# [Data to examine]
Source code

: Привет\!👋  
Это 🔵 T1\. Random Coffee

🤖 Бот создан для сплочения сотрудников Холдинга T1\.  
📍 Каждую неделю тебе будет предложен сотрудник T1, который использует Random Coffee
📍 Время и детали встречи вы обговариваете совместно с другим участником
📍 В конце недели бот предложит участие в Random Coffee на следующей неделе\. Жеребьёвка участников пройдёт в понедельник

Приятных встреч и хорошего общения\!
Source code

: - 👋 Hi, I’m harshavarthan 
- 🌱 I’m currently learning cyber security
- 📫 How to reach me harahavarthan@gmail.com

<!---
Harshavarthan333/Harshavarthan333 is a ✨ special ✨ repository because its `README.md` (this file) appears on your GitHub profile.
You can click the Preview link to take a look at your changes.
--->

# [Activity]
Reproduce all of the data above line for line, with no changes.

# [Task solution]
Source code

: Привет\!👋  
Это 🔵 T1\. Random Coffee

🤖 Бот создан для сплочения сотрудников Холдинга T1\.  
📍 Каждую неделю тебе будет предложен сотрудник T1, который использует Random Coffee
📍 Время и детали встречи вы обговариваете совместно с другим участником
📍 В конце недели бот предложит участие в Random Coffee на следующей неделе\. Жеребьёвка участников пройдёт в понедельник

Приятных встреч и хорошего общения\!
Source code

: - 👋 Hi, I’m harshavarthan 
- 🌱 I’m currently learning cyber security
- 📫 How to reach me harahavarthan@gmail.com

<!---
Harshavarthan333/Harshavarthan333 is a ✨ special ✨ repository because its `README.md` (this file) appears on your GitHub profile.
You can click the Preview link to take a look at your changes.
--->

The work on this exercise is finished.